Directions for this task
The expected output is a copy of every line in the records with the string "Planning".
══ Records to use
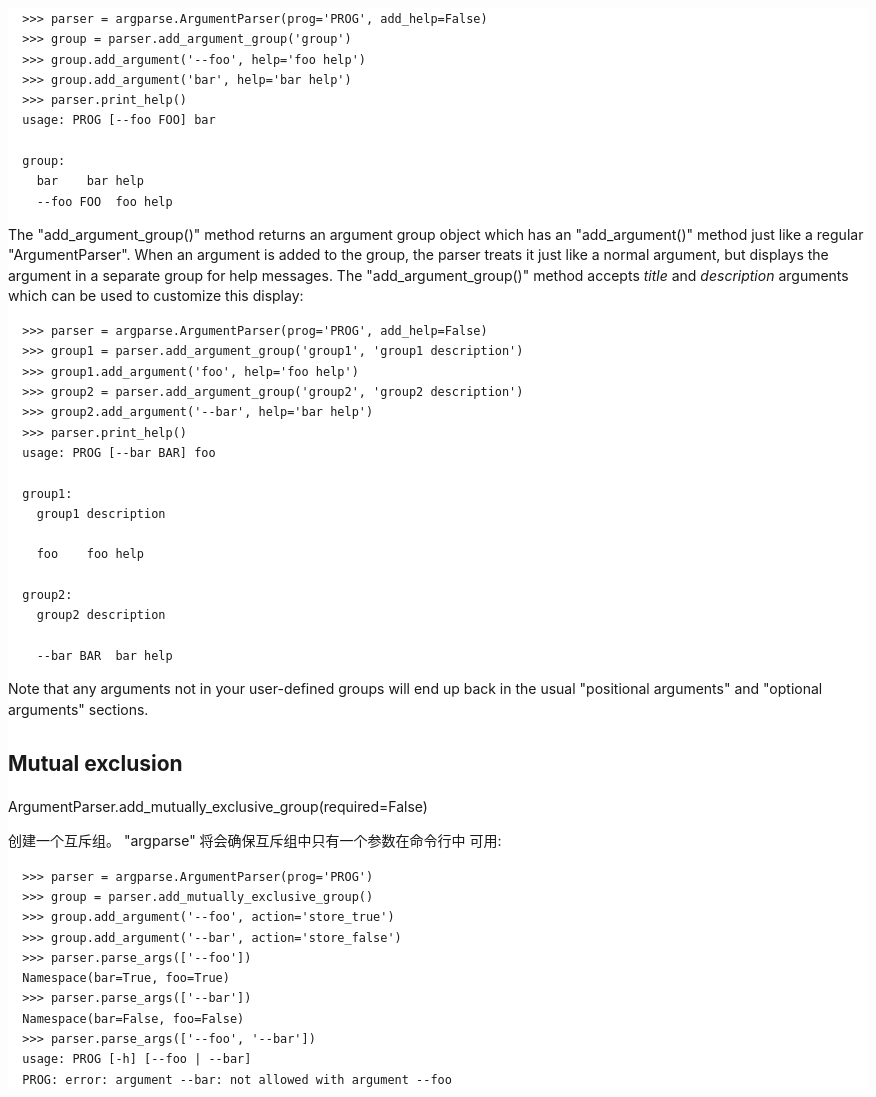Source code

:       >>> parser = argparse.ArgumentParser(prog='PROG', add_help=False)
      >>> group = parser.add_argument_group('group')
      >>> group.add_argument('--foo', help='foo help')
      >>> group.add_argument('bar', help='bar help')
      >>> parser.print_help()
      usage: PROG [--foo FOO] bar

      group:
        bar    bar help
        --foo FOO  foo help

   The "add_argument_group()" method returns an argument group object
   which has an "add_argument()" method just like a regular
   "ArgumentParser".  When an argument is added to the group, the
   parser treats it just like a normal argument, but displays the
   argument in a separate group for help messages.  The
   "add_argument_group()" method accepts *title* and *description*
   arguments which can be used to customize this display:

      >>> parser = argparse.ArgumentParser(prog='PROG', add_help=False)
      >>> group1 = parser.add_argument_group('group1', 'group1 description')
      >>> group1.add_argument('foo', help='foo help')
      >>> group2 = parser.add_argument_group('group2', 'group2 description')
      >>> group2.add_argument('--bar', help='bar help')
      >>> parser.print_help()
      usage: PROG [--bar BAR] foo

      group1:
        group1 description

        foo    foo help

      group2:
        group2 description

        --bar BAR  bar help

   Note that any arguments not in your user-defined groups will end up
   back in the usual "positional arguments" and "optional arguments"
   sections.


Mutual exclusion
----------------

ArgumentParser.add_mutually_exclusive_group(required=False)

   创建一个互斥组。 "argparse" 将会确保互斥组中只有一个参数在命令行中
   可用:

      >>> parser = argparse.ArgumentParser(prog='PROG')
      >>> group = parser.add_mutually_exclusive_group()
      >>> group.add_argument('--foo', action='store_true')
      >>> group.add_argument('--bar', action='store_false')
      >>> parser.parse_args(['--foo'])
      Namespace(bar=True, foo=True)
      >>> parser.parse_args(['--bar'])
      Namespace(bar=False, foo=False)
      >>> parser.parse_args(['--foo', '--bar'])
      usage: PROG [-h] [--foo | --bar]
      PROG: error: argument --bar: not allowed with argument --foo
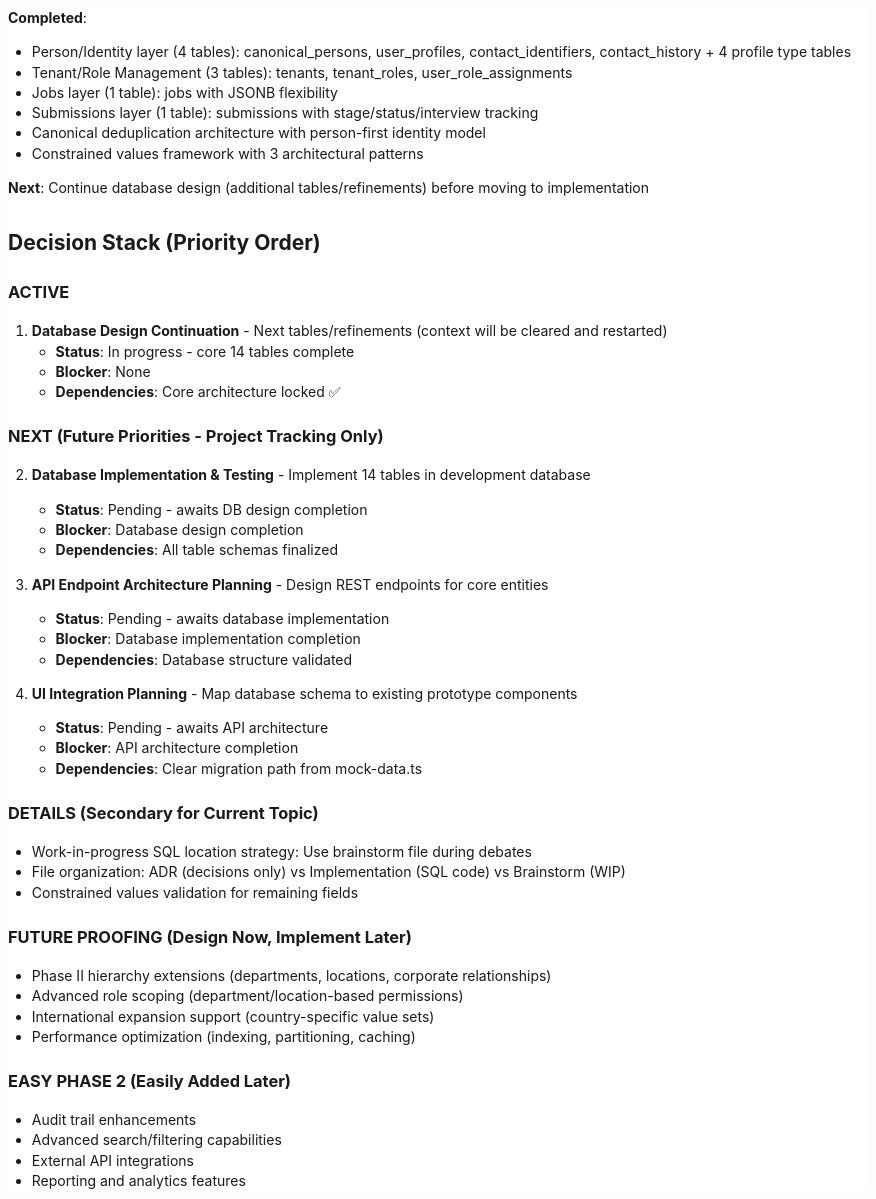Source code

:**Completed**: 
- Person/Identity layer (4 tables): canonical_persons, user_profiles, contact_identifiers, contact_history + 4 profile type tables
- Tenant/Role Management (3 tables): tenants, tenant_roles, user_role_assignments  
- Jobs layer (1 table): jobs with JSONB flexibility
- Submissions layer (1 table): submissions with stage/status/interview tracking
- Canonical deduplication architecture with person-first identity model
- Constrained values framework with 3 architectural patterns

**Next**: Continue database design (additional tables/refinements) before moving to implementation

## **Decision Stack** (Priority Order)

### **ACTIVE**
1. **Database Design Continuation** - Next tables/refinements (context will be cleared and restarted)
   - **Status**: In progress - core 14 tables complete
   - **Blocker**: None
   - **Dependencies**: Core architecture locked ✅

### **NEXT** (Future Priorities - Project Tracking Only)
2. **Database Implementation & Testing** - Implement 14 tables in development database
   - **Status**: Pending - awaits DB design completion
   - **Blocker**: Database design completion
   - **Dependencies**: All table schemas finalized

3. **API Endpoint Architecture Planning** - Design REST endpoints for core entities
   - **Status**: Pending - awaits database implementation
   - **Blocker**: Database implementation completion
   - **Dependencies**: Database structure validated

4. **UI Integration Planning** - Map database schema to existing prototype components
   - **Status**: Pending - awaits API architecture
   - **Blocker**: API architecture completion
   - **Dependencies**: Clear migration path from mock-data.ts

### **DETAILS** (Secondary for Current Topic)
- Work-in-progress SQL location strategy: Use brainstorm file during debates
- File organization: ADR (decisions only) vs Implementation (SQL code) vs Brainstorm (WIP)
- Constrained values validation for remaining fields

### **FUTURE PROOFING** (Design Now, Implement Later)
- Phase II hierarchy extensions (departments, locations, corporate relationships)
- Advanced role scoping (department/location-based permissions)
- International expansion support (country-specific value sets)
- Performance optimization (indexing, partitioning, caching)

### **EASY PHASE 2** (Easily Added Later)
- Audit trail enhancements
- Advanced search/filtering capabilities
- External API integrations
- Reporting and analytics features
════
══ Records to use
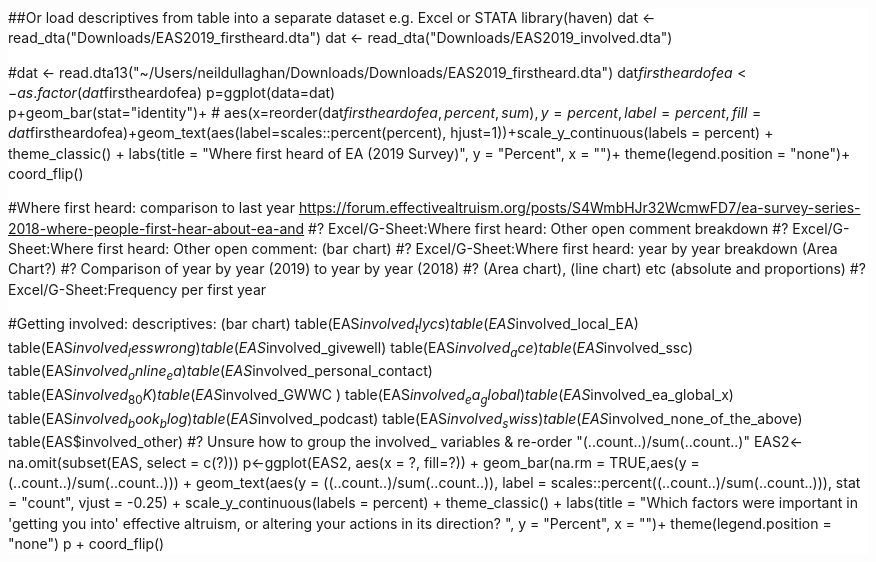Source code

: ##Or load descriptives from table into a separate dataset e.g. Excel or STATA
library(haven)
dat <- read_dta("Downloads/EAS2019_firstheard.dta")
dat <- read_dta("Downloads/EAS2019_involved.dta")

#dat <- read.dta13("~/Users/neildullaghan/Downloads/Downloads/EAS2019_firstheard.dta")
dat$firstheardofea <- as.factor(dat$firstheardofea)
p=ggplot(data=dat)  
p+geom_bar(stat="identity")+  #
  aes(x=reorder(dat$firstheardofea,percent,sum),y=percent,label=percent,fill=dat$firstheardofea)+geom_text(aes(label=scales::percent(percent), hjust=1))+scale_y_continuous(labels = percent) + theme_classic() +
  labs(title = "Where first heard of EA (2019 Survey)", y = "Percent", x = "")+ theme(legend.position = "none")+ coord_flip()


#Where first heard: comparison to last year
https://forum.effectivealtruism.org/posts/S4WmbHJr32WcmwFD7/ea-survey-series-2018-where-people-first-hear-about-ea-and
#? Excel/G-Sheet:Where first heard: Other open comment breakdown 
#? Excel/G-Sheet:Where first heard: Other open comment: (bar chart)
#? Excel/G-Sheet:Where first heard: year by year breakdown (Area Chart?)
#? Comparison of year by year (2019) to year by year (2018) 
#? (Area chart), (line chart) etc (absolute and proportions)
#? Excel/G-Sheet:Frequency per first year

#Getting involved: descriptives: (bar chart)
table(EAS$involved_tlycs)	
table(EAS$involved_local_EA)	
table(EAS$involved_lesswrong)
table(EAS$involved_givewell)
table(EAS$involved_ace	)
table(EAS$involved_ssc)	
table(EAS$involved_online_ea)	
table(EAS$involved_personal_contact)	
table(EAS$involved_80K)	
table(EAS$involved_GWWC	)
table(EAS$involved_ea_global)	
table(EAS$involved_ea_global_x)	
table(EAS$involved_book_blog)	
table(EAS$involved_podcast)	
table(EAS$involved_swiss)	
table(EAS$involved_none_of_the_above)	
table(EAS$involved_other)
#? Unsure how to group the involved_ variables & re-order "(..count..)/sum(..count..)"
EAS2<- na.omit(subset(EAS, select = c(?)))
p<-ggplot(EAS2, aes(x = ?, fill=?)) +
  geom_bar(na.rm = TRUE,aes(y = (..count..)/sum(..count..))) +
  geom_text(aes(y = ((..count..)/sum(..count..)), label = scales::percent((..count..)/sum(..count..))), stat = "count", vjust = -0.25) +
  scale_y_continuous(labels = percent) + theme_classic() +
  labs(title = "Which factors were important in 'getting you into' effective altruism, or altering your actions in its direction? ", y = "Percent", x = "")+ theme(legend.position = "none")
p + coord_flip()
════
Answer box
3. **API Endpoint Architecture Planning** - Design REST endpoints for core entities
4. **UI Integration Planning** - Map database schema to existing prototype components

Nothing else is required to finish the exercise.